OPINI

ARTIKEL

KHASANAH

MOZAIK

NASIONAL

INTERNATIONAL

.

.

Minggu, 09 April 2017

Ketua Komisi Hukum MUI: Tuduhan Makar Pemimpin Aksi 313 Bentuk Abuse of Power

Ketua Komisi Hukum MUI: Tuduhan Makar Pemimpin Aksi 313 Bentuk Abuse of Power

10Berita, Jakarta – Ketua Komisi Hukum Majelis Ulama Indonesia (MUI), Ikhsan Abdullah menyebut aksi penangkapan disertai sangkaan makar terhadap pemimpin aksi 313 sebagai abuse of power.

“Ini namanya abuse of power atau penyalahgunaan kekuasaan, karena makar itu dalam KUHP harus didahului oleh percobaan makar, tindakan percobaan makar untuk menggulingkan pemerintahan yang sah,” kata Ikhsan saat dihubungi Kiblat.net, Ahad (9/4).

“Kalau Al Khattath itu nggak ada seperti itu. Karena apa yang digagas oleh beliau sudah dilaporkan terhadap kepolisian, dan tidak mungkin sembunyi-semubunyi,” imbuhnya.

Ia melanjutkan, untuk sebuah usaha makar atau menggulingkan kekusaan yang sah, tidaklah mungkin diberitahukan terlebih dahulu. Sebalinya, aksi makar merupakan sebuah tindakan yang dilakukan secara sembunyi-sembunyi. Karenanya, tuduhan makar sangat bertentangan dengan apa yang dilakukan Al Khattath.

Penggunaan pasal makar terhadap para pemimpin aksi 313 dianggap Ikhsan terlalu berlebihan. Pasalnya, kegiatan demo merupakan aktifitas yang dijamin oleh undang-undang. Selain itu rencana aksi juga sudah melalui proses perizinan kepada kepolisian.

|---|

> _DAFTAR TUGAS_
**a.** Dalam berita tentang tuduhan makar terhadap pemimpin aksi 313, apa jabatan Ikhsan Abdullah?
**b.** Lanjutkan berita tentang tuduhan makar terhadap pemimpin aksi 313, dimulai setelah kalimat terakhirnya.

[Data Tersimpan]

|---|

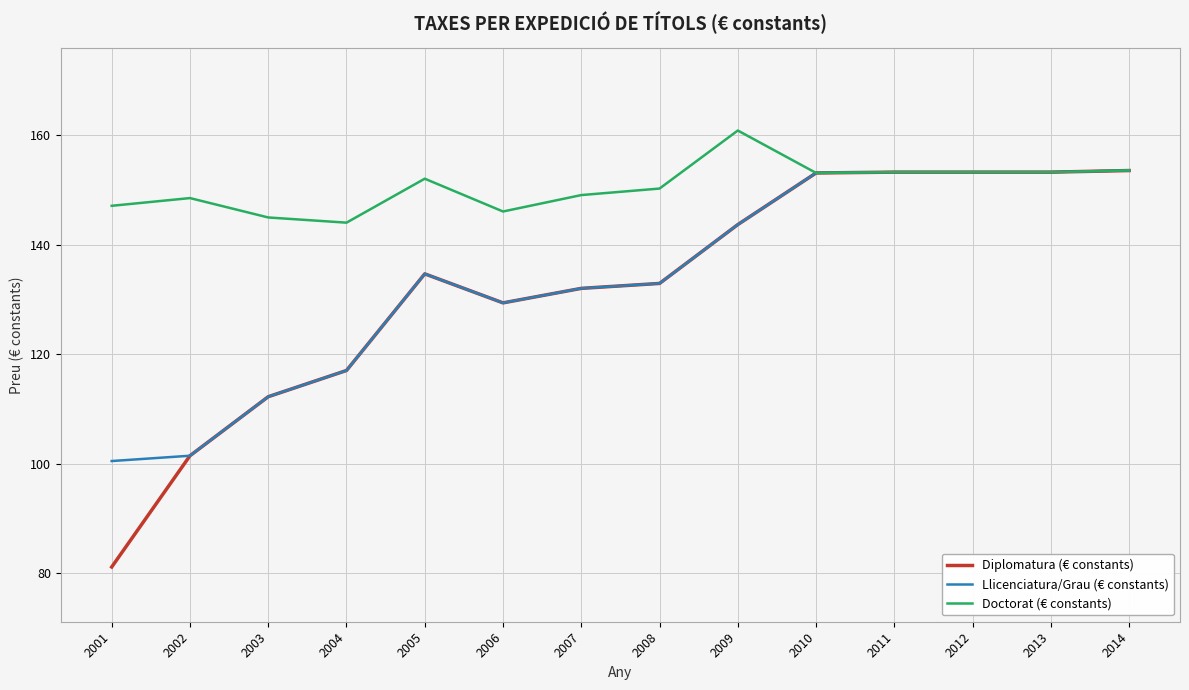

Which category has the highest value across all series?

2009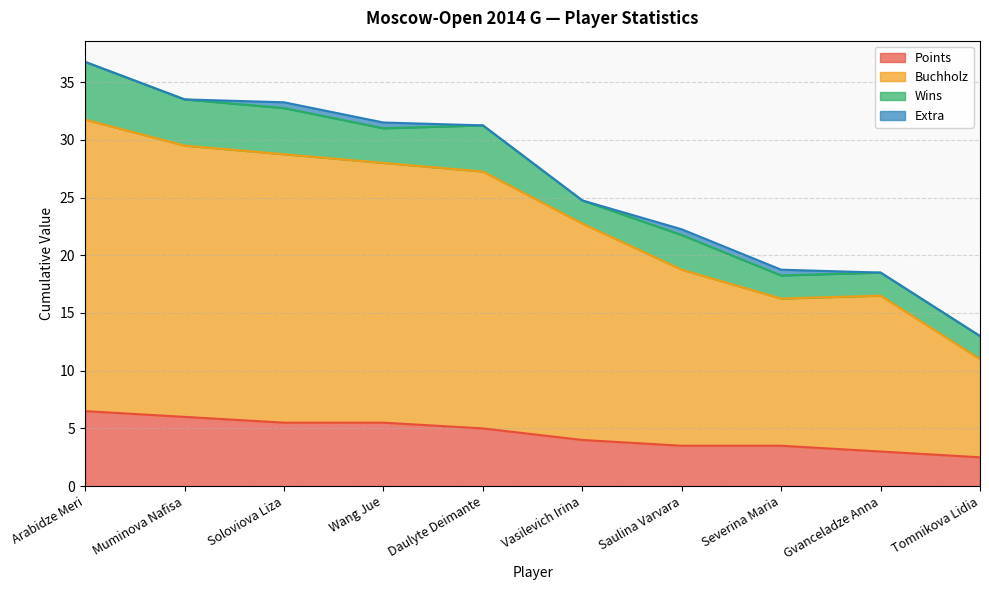

At which label is Points closest to 4?

Vasilevich Irina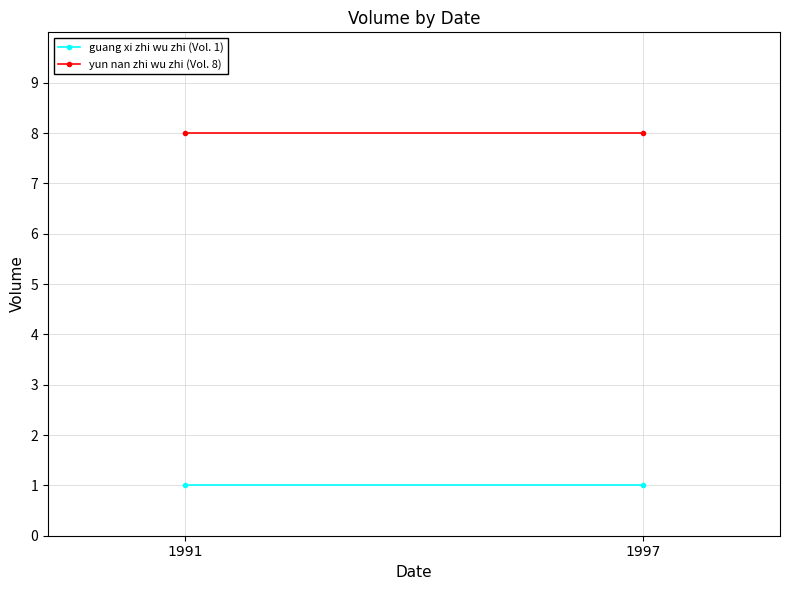

Is this an area chart (filled region under the line)?

No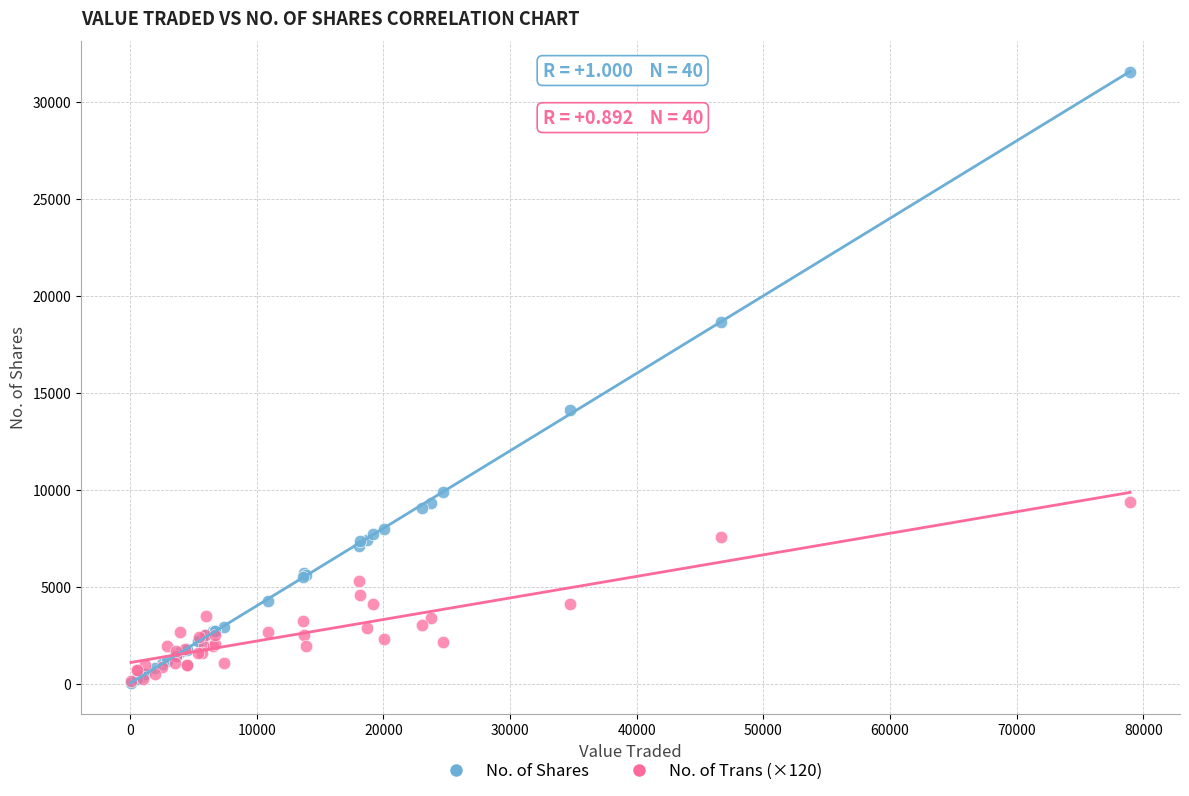

In the No. of Shares series, what Y value is closest to 15790?

14101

|---|

> _JAWABAN TUGAS_
**a.** Ketua Komisi Hukum Majelis Ulama Indonesia (MUI).

**b.**
“Tak sepatutnya dikenakan pasal makar,” ujarnya.

Sebelumnya, Pakar hukum tata negara Margarito Kamis menegaskan aksi 313 tak bisa disebut sebagai makar. Kasus penangkapan para pemimpin aksi itu diprediksi akan bernasib sama dengan peristiwa 212.

Margarito Kamis mengatakan bahwa, sebuah aksi demonstrasi tidak bisa dikatakan sebagai aksi makar. Aksi itu pun hanya merupakan kegiatan menyuarakan pendapat. Meski diantara tuntutan aksi 313 adalah pemberhentian presiden, unjuk rasa tak bisa disebut sebagai makar.

“Itu (aksi 313, red) hanya orang yang menyuarakan pernyataan secara terbuka, dan bahkan polisi bilang mereka mau datang ke DPR untuk mengubah UUD dan meminta memberhentikan Presiden, karena memang MPR punya wewenang untuk itu. Jadi kalau MPR melakukan wewenangya, lantas apa salahnya,” ungkap Margarito  beberapa waktu lalu.

Reporter: Muhammad Jundii
Editor: Imam S.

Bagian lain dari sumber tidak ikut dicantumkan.